Am 21. November habe sie ihren Dienst als Kölner Oberbürgermeisterin angetreten. Nach den Folgen der Tat befragt, berichtet Reker von schrecklichen Alpträumen, vor allem in der Aufwachphase im Krankenhaus.

Psychologische Hilfe habe sie nicht in Anspruch genommen. Reker bezeichnet sich als robust. „Sind Sie misstrauischer geworden, wenn Menschen auf Sie zukommen?“, fragt die Richterin. „Nein“, entgegnet Reker.

Nach Rekers Aussage, die um 11.07 beendet ist, richtet sich der Anwalt des Attentäters an die Kölner OB: Frank S. wolle noch Worte der Entschuldigung an Reker richten, wenn sie einverstanden sei.
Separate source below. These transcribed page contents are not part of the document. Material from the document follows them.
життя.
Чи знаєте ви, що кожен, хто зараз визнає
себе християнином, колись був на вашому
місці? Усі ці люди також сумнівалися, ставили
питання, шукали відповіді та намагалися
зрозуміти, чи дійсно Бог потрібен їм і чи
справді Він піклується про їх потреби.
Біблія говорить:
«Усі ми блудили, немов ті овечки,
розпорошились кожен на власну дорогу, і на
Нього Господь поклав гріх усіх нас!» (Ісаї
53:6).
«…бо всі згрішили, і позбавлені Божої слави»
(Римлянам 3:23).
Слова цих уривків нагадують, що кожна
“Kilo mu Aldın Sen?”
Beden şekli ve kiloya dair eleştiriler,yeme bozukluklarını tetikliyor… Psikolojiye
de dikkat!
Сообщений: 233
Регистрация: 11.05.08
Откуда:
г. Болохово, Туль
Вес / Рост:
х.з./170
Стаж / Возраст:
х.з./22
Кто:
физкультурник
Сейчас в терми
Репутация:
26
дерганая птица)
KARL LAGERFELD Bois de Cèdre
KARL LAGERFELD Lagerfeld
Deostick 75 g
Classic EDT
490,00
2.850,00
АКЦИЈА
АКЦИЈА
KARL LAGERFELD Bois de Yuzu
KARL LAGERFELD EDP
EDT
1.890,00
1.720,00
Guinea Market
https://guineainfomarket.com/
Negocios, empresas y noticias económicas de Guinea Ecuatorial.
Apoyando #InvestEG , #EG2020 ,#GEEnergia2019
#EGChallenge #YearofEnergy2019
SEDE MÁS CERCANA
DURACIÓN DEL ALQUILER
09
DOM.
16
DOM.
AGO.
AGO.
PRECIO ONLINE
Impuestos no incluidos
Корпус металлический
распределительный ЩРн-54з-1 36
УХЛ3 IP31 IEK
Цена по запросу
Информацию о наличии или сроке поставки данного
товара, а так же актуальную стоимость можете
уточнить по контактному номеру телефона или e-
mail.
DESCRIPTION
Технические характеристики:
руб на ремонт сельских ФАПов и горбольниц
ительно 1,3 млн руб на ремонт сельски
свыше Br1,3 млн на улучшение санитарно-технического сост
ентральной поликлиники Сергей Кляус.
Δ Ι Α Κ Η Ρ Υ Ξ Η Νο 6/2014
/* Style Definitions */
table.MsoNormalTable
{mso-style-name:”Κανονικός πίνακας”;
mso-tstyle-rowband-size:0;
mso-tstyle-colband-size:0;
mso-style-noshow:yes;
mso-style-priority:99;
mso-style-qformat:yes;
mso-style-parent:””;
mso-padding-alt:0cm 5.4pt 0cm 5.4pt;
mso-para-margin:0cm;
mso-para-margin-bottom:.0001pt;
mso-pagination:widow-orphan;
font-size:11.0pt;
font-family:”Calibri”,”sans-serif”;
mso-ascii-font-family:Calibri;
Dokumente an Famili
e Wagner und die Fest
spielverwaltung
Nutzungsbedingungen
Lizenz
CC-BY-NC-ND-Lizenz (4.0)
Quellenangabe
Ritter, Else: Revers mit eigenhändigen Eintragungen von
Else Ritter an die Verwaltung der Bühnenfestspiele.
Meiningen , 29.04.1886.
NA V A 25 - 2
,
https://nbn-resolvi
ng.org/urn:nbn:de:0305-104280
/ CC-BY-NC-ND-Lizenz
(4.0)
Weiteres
Reker dazu: „Ich glaube, das ist hier noch nicht die richtige Situation.“

Auf einer Leinwand zeigt Richterin Havliza anschließend die Verletzungen der Oberbürgermeisterin. Ein Foto zeigt eine klaffende Wunde, ein Loch im Hals von einer Länge von dreieinhalb Zentimetern.

Ein Röntgenbild bildet Rekers Verletzung an der Wirbelsäule ab. Ein weiteres Foto zeigt den weiß-schwarz gestreiften Schal, den Reker an diesem Tattag trug. Er war voller Blut.